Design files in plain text
_ _ _

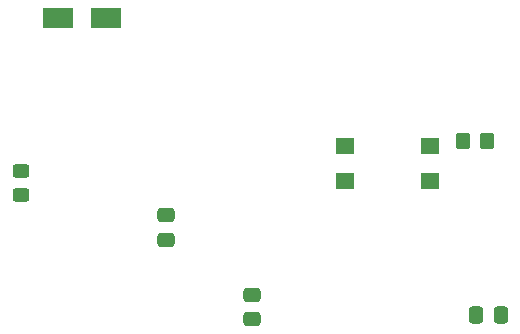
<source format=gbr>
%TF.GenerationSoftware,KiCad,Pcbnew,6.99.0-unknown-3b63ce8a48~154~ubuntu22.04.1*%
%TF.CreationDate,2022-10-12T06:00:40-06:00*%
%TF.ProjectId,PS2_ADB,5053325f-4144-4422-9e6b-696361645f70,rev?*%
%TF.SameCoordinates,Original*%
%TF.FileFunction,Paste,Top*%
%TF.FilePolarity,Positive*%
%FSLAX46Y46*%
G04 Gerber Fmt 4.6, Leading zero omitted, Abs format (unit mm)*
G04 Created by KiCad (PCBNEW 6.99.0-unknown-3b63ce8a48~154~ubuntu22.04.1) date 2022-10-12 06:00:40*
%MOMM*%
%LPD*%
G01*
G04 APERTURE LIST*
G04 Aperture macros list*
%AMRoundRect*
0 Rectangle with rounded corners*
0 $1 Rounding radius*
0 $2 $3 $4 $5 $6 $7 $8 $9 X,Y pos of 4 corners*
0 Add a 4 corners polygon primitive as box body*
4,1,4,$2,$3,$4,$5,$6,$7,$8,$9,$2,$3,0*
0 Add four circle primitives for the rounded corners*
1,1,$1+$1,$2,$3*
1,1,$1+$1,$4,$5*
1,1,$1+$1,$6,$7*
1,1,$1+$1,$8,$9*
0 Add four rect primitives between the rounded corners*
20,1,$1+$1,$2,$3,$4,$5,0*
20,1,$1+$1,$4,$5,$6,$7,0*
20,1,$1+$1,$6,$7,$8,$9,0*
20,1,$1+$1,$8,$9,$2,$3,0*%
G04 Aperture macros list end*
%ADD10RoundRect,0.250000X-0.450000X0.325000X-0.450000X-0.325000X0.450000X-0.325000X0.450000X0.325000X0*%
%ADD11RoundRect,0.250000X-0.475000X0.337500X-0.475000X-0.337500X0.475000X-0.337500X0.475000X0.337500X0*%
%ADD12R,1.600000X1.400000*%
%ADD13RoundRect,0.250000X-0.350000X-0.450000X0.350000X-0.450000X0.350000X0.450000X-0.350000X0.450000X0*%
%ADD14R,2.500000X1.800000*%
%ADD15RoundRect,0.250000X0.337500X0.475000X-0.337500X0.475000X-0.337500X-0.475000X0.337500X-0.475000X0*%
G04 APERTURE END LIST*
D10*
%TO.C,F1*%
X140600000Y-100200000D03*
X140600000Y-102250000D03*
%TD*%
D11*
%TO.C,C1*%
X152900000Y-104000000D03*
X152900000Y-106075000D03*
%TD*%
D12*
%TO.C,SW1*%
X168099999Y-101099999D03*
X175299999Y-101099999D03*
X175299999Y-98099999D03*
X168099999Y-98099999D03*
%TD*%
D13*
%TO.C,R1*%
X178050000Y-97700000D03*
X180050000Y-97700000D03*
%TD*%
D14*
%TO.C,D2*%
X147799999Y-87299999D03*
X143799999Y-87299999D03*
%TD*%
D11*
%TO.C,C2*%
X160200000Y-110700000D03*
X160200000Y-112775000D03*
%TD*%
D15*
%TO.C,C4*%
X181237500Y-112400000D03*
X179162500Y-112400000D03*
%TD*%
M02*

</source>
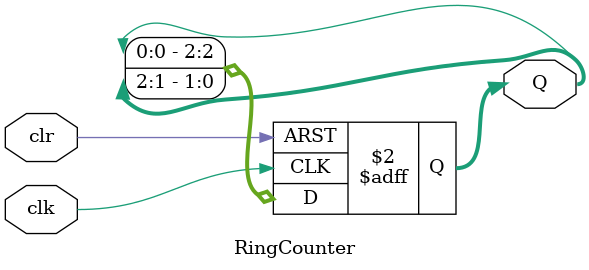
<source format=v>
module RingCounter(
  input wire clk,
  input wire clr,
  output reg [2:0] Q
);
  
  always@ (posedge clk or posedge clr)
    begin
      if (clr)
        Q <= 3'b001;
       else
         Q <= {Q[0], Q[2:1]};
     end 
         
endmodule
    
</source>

_ _ _

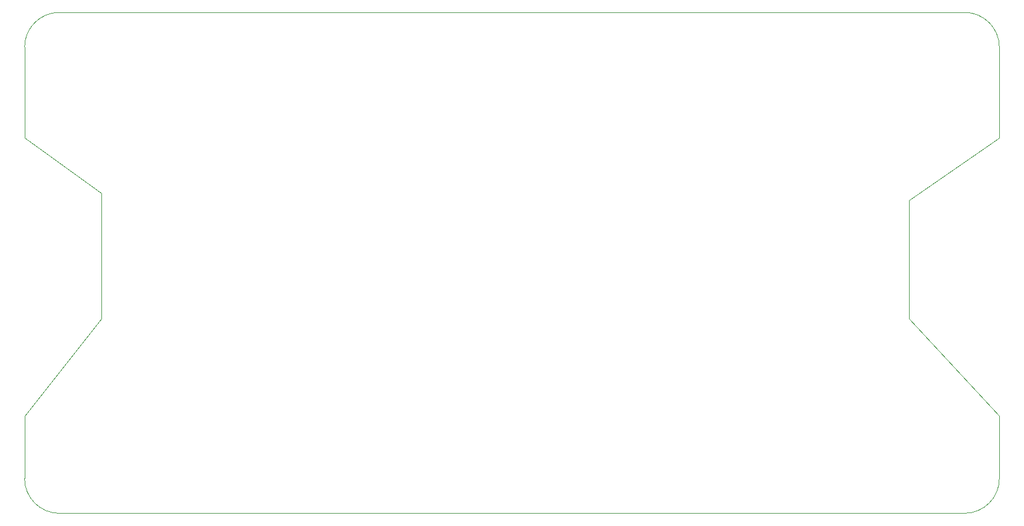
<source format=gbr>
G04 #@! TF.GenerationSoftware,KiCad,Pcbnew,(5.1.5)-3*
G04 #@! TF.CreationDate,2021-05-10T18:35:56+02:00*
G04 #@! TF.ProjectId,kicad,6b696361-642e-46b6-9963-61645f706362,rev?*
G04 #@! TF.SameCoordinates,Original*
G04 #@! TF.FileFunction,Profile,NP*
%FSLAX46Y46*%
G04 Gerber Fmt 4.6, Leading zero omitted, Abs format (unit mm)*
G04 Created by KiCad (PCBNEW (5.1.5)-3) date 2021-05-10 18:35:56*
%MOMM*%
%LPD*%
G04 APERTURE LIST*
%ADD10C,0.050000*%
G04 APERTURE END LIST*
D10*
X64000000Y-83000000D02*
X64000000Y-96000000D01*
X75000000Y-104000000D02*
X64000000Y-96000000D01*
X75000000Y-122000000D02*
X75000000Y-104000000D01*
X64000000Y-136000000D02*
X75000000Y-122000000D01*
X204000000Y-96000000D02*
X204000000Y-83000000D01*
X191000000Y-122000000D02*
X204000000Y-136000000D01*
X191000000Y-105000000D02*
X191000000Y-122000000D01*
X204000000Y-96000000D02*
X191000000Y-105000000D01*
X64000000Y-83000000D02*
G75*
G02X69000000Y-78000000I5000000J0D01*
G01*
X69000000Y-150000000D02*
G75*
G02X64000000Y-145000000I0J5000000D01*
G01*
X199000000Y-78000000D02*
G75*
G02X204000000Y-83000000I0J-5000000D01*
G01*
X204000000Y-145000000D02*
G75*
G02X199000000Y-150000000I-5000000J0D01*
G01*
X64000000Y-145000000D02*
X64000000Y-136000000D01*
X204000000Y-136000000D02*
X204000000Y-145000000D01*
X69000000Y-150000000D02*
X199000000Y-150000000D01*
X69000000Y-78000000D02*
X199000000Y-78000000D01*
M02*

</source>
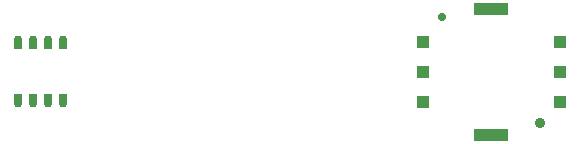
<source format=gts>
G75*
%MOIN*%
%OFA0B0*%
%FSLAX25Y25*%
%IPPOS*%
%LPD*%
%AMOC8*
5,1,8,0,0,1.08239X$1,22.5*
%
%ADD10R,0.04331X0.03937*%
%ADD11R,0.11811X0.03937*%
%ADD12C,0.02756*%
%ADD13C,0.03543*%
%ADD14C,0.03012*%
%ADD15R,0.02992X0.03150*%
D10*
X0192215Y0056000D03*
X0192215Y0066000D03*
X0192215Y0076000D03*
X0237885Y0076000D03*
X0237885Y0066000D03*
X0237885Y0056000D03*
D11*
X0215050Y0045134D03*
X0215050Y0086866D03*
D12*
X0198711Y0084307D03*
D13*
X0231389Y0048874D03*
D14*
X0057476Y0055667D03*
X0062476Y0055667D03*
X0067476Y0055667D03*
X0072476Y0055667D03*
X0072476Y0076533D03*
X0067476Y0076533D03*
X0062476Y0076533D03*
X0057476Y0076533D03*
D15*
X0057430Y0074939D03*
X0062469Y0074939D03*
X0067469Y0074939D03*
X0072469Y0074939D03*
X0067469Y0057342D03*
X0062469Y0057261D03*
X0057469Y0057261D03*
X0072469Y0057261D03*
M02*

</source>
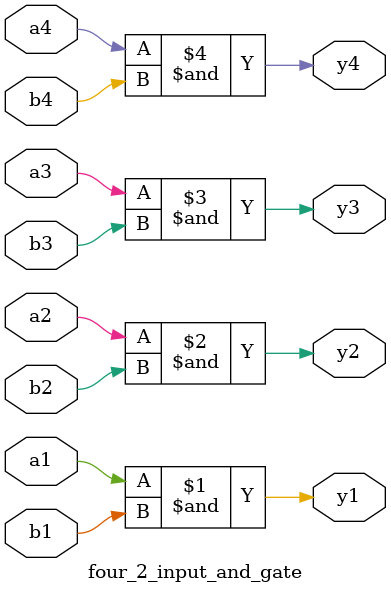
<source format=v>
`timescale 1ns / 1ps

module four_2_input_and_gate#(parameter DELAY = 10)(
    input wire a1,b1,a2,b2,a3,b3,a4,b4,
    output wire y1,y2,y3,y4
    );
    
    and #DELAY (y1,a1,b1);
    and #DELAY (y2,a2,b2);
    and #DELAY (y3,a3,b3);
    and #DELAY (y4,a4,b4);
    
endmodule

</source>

_ _ _

> [THE PROBLEM]: For every line above that holds the string "output", add one to a count; give that count alone.

> [REPLY]: 2